Answers to your questions though:

I'm confused about the PythonObjectDagsterType. Want to make sure i understand the system.

With PythonObjectDagsterType, we can get the Python type from dagster type and verify at definition-time that we have a TypeStoragePolicy for it (which is what we do for ComputedAssets). This is of course limiting - e.g. means we can't use PandasDataFrameDagsterType. Probably more consistent with the rest of Dagster not to be that strict - I'll make it more permissive unless you object.

Concerned about intermediates with your autogenerated composite.

Yeah, I had that concern as well. Do you have any thoughts on an approach? I considered introspecting the solid's compute_fn and constructing a new one, but that wouldn't work for composite solids. As you brought up, if we could pass around a pointer, that would help, but Spark doesn't make that easy (DataFrames are backed by Java objects so pretty sure can't be pickled). A third idea would be to give users some utilities that make it easy to define a solid that writes to a Lakehouse storage using a Lakehouse TypeStoragePolicy - this would be more performant but a little less elegant.

It feels like, in an ideal world, solid boundaries wouldn't always need to require materializations? I think I remember you or Alex bringing this up before - would require some way for users to dictate that a subdag of solids all execute in the same process.

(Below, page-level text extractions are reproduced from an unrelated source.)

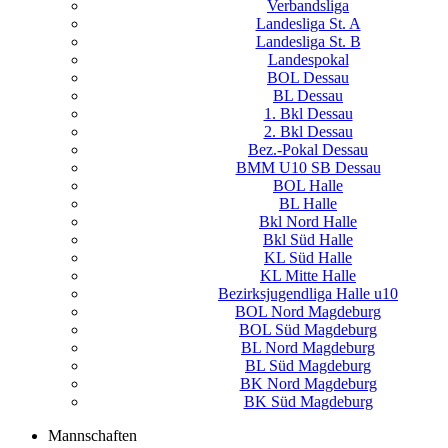
Verbandsliga
Landesliga St. A
Landesliga St. B
Landespokal
BOL Dessau
BL Dessau
1. Bkl Dessau
2. Bkl Dessau
Bez.-Pokal Dessau
BMM U10 SB Dessau
BOL Halle
BL Halle
Bkl Nord Halle
Bkl Süd Halle
KL Süd Halle
KL Mitte Halle
Bezirksjugendliga Halle u10
BOL Nord Magdeburg
BOL Süd Magdeburg
BL Nord Magdeburg
BL Süd Magdeburg
BK Nord Magdeburg
BK Süd Magdeburg
Mannschaften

Obviously out of scope for this PR, but if that's on the horizon it could solve this problem.


Oops this is a relic from some wacky sugar I was playing around with. Taking it out.

sandyryza marked 10 inline comments as done.
  • more lakehouse

remove unrelated changes and fix tests

Ok great. make sure to look at (and ideally test) that bug where (i think) you are assigning a tuple to a string


so we are making lakehouse py3 only?


not sure we want be assigning to so many globals in an example


eliminate duplicate in docs


eek this looks like a nasty bug

sandyryza added inline comments.

as discussed on slack, will handle py2 support in a separate revision.


wrapped in a function


It's a subtle non-dupe - the first gives input_assets as a list, and the second gives it as a dict.

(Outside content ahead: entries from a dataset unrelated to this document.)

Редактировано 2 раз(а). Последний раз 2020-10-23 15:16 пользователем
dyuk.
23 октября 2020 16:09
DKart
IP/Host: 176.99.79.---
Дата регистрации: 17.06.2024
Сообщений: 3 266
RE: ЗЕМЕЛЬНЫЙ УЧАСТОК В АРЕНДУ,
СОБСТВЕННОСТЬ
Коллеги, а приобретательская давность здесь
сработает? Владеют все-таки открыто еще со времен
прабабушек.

if I'm not misunderstanding what you observed, I believe this is doing the right thing - path is a Tuple[str, ...], which is checked in ComputedAsset's __init__. lakehouse/ tests both specifying a path and not specifying a path.

arguably it might be simpler for path to be a string - the reason it's a tuple is so that the storage definition can decide how it resolves to a path in the specific storage - e.g. databases do namespacing differently than filesystems do.

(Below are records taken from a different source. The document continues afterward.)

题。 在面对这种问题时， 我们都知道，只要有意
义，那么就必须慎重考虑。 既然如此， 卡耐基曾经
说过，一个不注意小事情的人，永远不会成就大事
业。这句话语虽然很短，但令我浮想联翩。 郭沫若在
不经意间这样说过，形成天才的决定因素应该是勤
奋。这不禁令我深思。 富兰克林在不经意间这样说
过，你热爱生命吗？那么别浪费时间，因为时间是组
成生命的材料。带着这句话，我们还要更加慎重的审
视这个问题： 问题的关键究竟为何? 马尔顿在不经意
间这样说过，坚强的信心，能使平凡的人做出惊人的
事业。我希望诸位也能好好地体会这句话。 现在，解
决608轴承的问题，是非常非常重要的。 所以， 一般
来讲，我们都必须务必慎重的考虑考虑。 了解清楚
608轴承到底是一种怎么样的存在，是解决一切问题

oic .maybe call it path_tuple or something

sandyryza marked an inline comment as done.

fewer globals

@alangenfeld you requested changes on an earlier version - do you still have any reservations?

fine place to start - some edges to polish as we use it a bit and understand the ergonomics better


if you had a long set of assets & corresponding inputs ordering only could be a little dicey

wonder if some amount of prefix match would be a reasonable restriction


how does this look in dagit with these __ prefixed names?

This revision is now accepted and ready to land.May 27 2020, 9:44 PM

input_assets accepts either a list or a dict. once you have a lot, a dict is probably more clear/less error-prone.


This revision was automatically updated to reflect the committed changes.